In reviewing numerous studies on the neurological effects of underage drinking, the OJJDP notes studies indicating that the hippocampus – the portion of the brain most closely associated with memory and learning – was 10 percent smaller in teens that used alcohol compared to the general youth population, while other studies suggest that alcohol consumption has a toxic effect on the myelination process in teenage brains, which may result in long-term cognitive deficiencies.

Comprehensive research also ties together underage drinking with risky sexual activities, as the OJJDP notes that youth that drink alcohol are much likelier to have sex at earlier ages, have sex with multiple partners, engage in unprotected sexual behavior and contract sexual transmitted infections than teenagers that do not consume alcohol.
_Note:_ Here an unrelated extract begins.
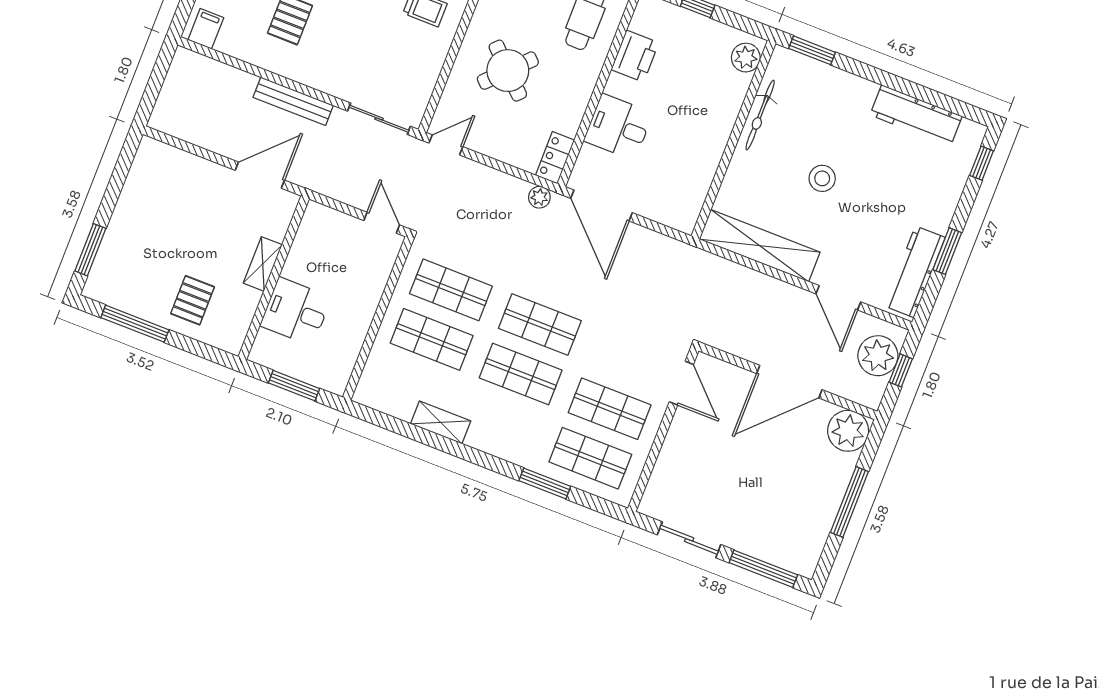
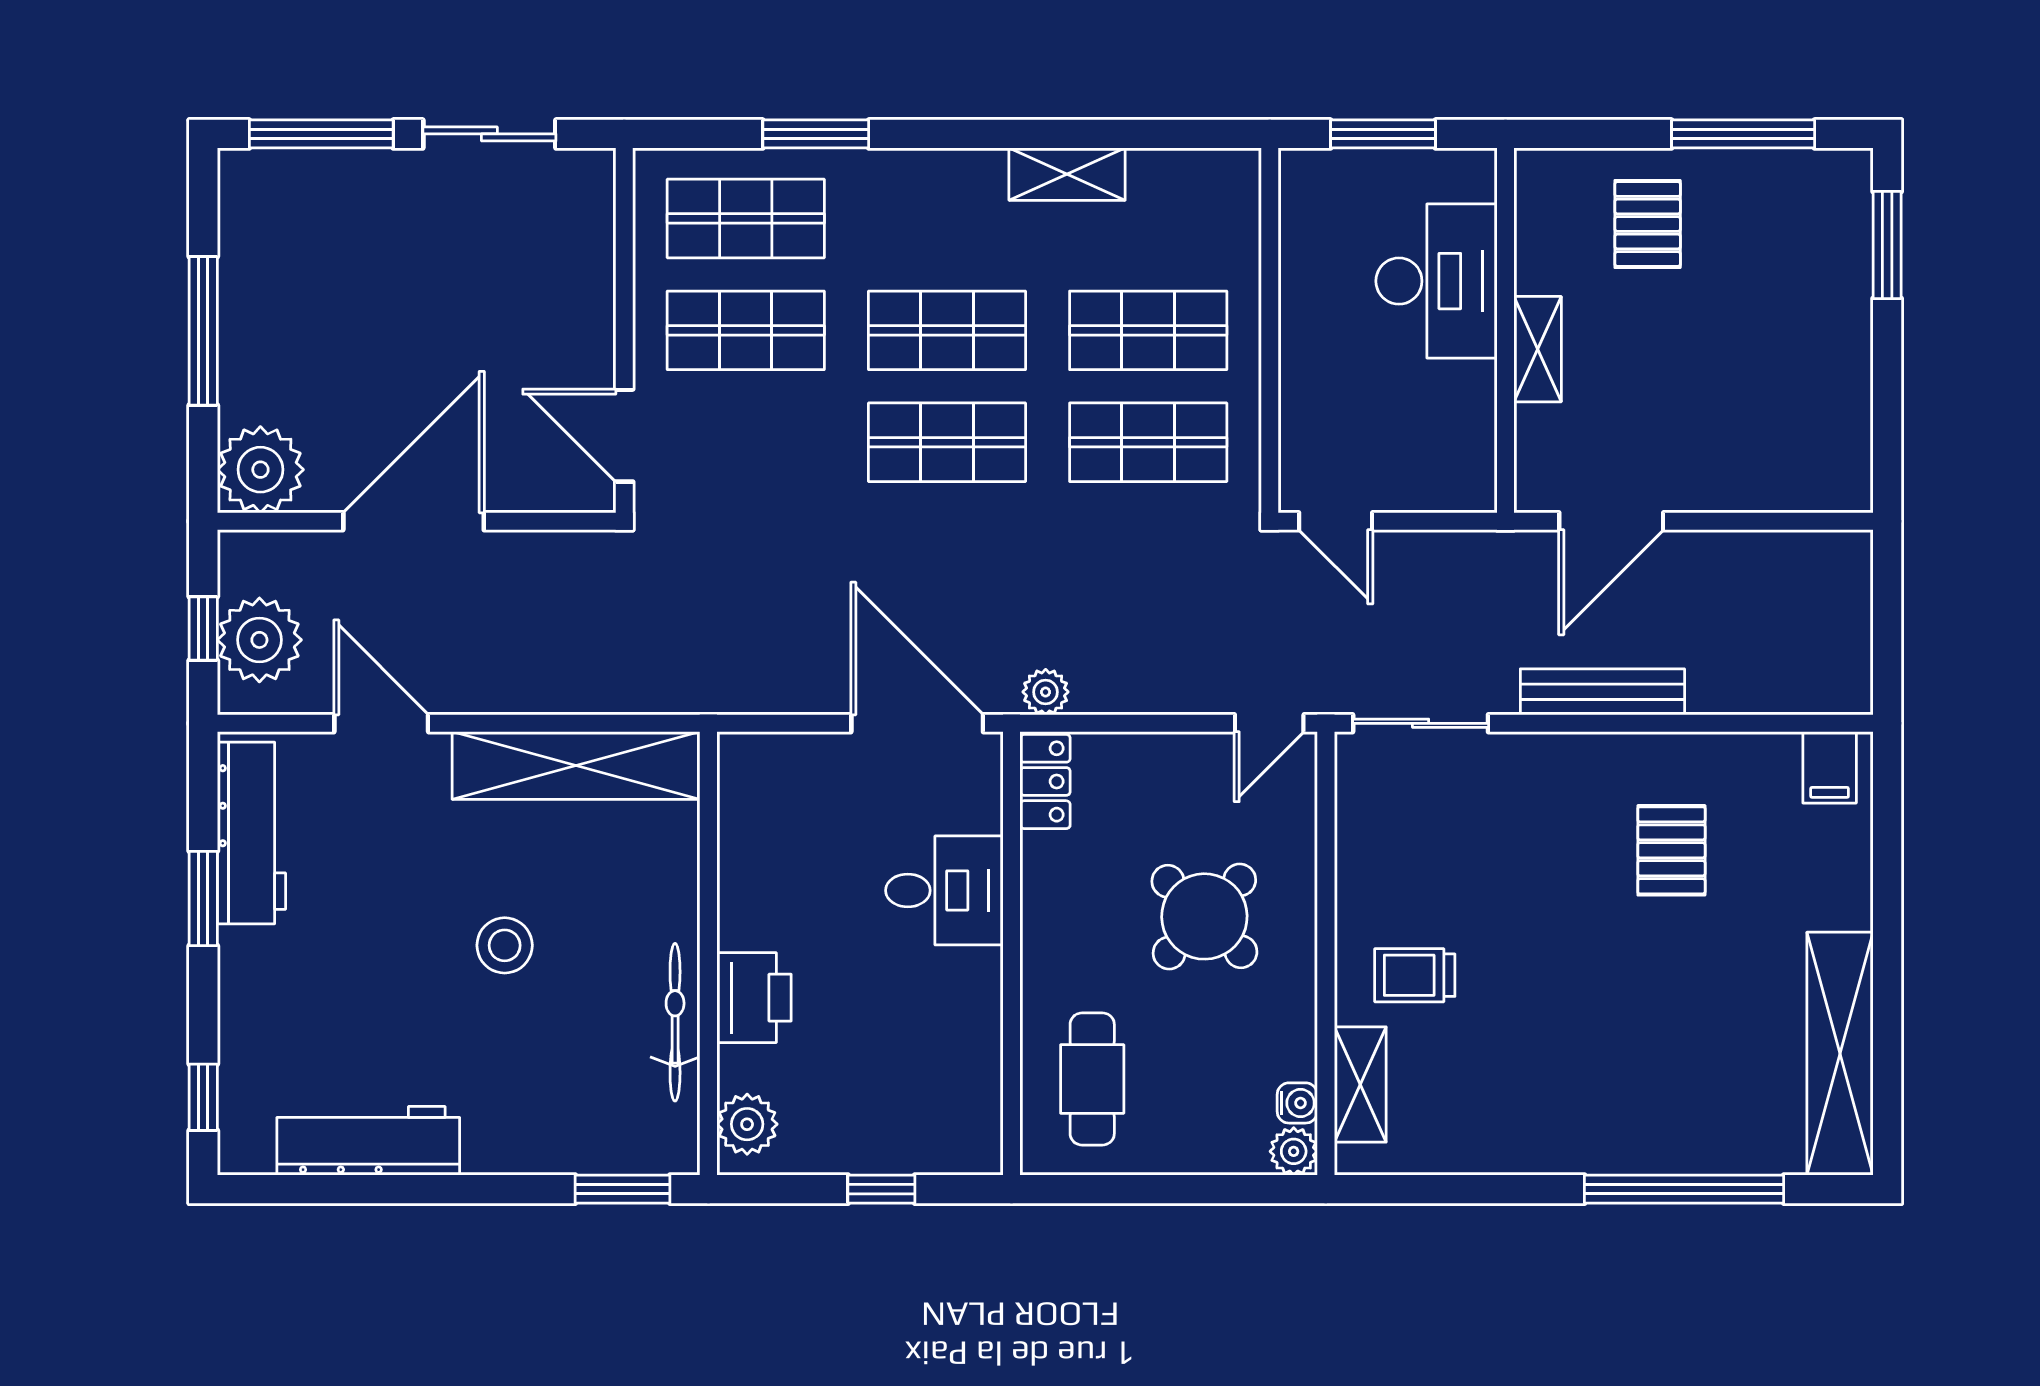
printer: (635, 56) -> (754, 998), moved, turned 180
desk: (296, 311) -> (1436, 281), width x1.37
Additional findings indicate the heavy toll underage drinking takes on society, with the OJJDP citing a 2010 National Highway Traffic Safety Administration report that states that in 2009, 19 percent of youth ages 16-20 that were involved in deadly automobile accidents had blood alcohol concentration (BAC) levels that were over the legal limit for adult motorists. Other data indicates that teens that regularly use alcohol are at elevated risks to commit homicide, engage in dating violence or attempt suicide. 

Citing a 2007 Pacific Institute for Research and Evaluation study, the OJJDP calculates the total price of underage drinking on society, based on medical, work loss and lost quality of life costs, to be approximately $68 billion – approximately $1 for every drink an underage individual consumes in the United States annually.